El cuervo de la cabeza blanca se remonta en los aires, dejándose caer al pie del promontorio, donde espera a que baje el caudillo. Cuando éste toca al término de su descensión, el ave misteriosa emprende la marcha caminando a saltos pequeños y sin abandonar las costas en que viene a romperse el oleaje de crestas de oro.
Prosiguen durante todo el día sin abandonar la ribera blanqueada por la espuma, y cuando ya el sol desciende al seno de las ondas rodeado de espesos y rojos celajes, el alado guía se aparta de las playas, internándose tierra adentro, a través de un pantano cenagoso y cubierto de juncos verdes y altísimos.
Las nubes, amontonándose en el Occidente, envuelven el cadáver del sol en un sudario de brumas, antes que descienda a su sepulcro.
La noche se adelanta, una noche sin astros y sin transparencia; la brisa murmura la oración de los muertos, sollozando melancólica entre los espesos juncos; el perfume de las flores que se abren en la sombra vaga en el espacio; el grito del chacal y el silbo de las aves nocturnas resuenan confundiéndose con esos rumores siniestros y misteriosos que nacen, tiemblan y se dilatan en el seno de la oscuridad, sin que podamos decir quién los produce.
—Ave inmortal —exclama Pulo deteniéndose en su camino—, he aquí que la noche se ha apoderado de la tierra y que en balde procuro seguirte, pues la sombra te ha robado a mi vista.
El grito del chacal se oye cada vez más próximo; tú sabes que no le temo, mas estoy sin armas, y por lo tanto inhábil para defenderme de sus traidores ataques.
Volvamos atrás y esperemos al día para proseguir nuestra jornada.

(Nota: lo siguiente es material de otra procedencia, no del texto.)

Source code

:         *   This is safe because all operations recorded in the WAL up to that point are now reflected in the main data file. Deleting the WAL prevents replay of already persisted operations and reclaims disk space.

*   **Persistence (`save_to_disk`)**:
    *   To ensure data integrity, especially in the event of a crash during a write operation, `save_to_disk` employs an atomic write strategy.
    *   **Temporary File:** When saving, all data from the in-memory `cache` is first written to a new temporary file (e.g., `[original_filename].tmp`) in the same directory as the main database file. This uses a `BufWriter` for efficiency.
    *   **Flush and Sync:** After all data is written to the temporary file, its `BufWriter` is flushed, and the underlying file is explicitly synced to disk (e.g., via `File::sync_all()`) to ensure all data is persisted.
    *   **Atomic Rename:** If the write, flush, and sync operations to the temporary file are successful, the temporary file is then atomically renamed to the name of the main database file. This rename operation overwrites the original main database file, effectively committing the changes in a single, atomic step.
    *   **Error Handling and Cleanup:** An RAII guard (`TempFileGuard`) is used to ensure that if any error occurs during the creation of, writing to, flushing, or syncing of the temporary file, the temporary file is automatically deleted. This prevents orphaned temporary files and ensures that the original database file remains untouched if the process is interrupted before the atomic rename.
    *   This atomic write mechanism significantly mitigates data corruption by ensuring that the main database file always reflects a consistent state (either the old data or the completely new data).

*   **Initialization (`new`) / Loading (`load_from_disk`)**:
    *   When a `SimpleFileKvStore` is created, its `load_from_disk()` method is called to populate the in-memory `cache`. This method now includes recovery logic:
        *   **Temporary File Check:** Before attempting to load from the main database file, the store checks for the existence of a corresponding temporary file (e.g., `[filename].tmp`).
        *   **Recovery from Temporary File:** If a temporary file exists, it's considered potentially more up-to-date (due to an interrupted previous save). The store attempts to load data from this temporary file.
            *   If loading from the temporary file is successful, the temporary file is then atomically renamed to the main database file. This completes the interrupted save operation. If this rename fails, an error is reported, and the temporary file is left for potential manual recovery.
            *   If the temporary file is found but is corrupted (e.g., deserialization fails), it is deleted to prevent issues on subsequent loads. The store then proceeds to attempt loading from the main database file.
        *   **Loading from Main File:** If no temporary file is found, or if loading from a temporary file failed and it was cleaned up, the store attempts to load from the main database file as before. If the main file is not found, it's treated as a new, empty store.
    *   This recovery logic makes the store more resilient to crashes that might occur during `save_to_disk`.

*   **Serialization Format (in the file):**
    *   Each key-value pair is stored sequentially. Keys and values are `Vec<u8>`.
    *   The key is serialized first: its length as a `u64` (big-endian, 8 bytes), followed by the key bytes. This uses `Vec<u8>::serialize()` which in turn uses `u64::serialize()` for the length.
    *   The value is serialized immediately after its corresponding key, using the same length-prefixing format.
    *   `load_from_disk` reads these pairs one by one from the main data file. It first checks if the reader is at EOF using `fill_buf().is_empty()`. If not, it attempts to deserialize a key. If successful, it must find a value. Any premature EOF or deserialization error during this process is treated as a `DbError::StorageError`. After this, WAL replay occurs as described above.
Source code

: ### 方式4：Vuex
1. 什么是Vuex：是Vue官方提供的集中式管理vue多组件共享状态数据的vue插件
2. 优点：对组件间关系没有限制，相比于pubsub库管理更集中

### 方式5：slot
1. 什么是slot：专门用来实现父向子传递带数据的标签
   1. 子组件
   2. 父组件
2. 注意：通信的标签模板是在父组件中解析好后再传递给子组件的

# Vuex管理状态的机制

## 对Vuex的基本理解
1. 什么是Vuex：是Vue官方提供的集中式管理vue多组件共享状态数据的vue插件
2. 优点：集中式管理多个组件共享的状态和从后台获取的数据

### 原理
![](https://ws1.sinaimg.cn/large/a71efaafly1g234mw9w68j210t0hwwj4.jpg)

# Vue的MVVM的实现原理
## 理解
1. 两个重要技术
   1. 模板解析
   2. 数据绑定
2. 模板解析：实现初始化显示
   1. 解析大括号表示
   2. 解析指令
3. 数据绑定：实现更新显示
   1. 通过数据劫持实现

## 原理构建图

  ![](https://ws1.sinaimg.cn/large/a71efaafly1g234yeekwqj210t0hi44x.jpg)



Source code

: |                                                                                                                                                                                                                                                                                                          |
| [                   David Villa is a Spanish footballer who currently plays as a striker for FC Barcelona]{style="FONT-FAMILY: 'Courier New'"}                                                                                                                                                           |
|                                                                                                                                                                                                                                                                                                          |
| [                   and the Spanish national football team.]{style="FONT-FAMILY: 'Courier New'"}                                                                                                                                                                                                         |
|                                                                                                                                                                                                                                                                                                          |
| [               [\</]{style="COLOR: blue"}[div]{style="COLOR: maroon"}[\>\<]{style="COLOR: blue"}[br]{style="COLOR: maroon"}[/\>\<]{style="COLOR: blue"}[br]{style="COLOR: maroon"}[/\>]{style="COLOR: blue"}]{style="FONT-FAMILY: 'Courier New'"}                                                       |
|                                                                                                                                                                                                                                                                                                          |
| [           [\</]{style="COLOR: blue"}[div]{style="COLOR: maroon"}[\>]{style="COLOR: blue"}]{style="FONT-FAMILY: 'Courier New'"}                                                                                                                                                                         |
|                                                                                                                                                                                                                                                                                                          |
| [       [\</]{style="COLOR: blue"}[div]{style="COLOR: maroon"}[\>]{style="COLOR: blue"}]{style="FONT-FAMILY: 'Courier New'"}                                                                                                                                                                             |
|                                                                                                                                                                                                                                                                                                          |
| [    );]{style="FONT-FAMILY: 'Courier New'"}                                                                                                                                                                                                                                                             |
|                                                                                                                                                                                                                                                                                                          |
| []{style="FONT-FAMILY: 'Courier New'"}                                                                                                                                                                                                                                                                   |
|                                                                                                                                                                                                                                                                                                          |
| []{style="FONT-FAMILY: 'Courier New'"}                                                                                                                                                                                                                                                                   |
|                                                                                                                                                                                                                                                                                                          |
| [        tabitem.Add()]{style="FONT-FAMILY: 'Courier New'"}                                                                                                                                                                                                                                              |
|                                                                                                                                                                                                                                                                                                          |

Temerario valor juzgo el de aquel que arriesga su vida contra enemigos que no puede exterminar o vencer; si al menos la luna brillara en el cielo, su luz me guiaría a través de este pantano, donde a cada paso que doy temo encontrar la muerte, sepultándome en sus aguas cenagosas e inmóviles.
—No temas —responde el cuervo—; el dios que nos envía cuidará de nosotros desde su elevación. He aquí la manera de salir con bien de este peligro: las llanuras que vamos a atravesar presenciaron la derrota de tu padre, Schiven, celoso del culto que éste rendía en el templo a que nos dirigimos al genio que te protege, reunió en su daño a los guerreros de Kattak y de Lahore, que ardiendo en sed de venganza contra su vencedor, se juntaron entre las sombras de la noche para afilar las espadas que habían de herir a los predilectos de Vichenú.
Un día tu padre abandonó el templo para dirigirse a las selvas que se extienden al pie de la colina en cuya cumbre está oculto; de pronto una nube de polvo blanca e inmensa, que elevándose de la parte de Oriente oscurecía la luz del sol, atrajo su curiosidad.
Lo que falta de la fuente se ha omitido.